§ **EXERCISE OBJECTIVE**: Take the lines from the head of the listing through the one bearing "Raconter une histoire à travers vos œuvres" and copy them exactly, leaving every picture out.

Start of SOURCE DATA

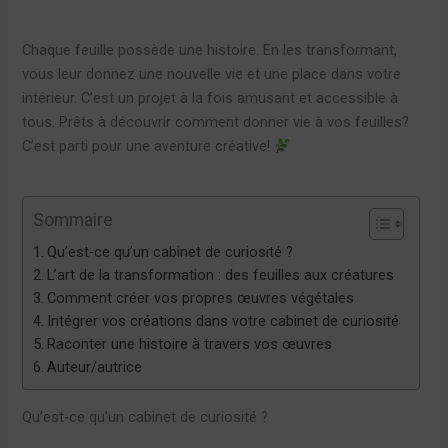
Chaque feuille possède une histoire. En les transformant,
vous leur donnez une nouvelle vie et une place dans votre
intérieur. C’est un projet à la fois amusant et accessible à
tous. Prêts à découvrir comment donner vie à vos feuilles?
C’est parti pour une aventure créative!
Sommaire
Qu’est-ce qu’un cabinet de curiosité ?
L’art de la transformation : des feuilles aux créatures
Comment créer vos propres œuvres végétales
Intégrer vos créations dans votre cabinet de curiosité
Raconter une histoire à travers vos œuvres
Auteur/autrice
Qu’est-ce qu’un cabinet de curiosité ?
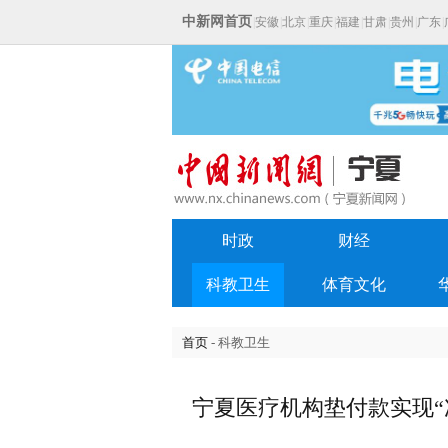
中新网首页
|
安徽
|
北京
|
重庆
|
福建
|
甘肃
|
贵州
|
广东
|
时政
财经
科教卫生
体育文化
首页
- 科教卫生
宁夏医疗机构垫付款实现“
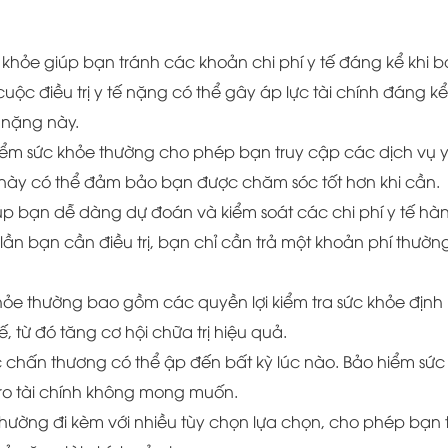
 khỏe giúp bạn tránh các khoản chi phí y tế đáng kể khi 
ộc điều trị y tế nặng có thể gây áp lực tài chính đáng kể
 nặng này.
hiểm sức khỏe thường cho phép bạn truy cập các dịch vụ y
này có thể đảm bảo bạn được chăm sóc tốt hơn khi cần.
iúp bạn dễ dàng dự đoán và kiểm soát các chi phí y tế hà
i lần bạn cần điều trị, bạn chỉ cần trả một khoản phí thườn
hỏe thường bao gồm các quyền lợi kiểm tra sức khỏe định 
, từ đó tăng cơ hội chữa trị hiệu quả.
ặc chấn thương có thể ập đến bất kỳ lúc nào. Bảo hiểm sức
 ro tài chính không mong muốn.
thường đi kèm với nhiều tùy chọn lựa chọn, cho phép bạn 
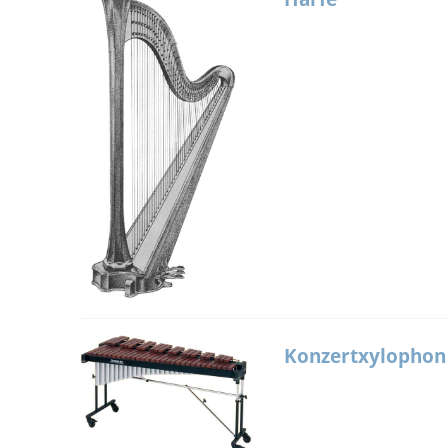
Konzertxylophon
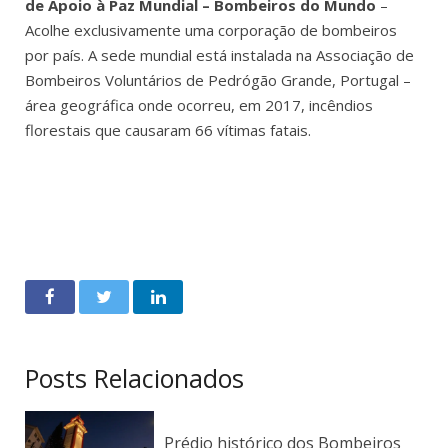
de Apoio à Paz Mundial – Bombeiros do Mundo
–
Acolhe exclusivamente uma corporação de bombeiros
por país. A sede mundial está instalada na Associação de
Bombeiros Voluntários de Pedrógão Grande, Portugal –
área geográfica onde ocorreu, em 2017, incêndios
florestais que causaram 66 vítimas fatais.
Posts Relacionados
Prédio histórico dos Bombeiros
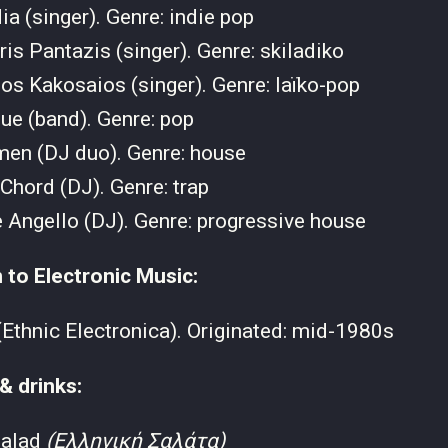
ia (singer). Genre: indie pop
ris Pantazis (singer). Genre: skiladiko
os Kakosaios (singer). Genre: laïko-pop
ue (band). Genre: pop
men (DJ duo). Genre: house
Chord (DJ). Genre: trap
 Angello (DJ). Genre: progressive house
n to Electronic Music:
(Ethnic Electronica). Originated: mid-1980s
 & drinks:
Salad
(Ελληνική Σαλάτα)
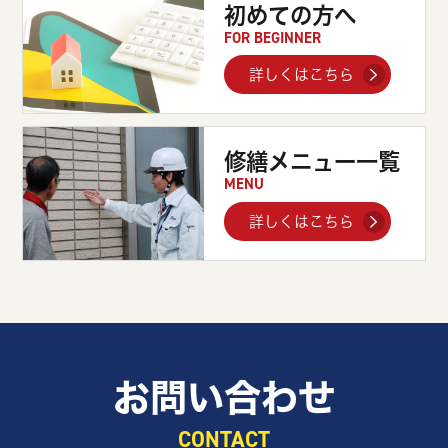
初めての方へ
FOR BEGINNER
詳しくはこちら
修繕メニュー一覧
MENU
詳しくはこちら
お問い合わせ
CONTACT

End of SOURCE DATA

§ **RESULT OF THIS EXERCISE**:
Chaque feuille possède une histoire. En les transformant,
vous leur donnez une nouvelle vie et une place dans votre
intérieur. C’est un projet à la fois amusant et accessible à
tous. Prêts à découvrir comment donner vie à vos feuilles?
C’est parti pour une aventure créative!
Sommaire
Qu’est-ce qu’un cabinet de curiosité ?
L’art de la transformation : des feuilles aux créatures
Comment créer vos propres œuvres végétales
Intégrer vos créations dans votre cabinet de curiosité
Raconter une histoire à travers vos œuvres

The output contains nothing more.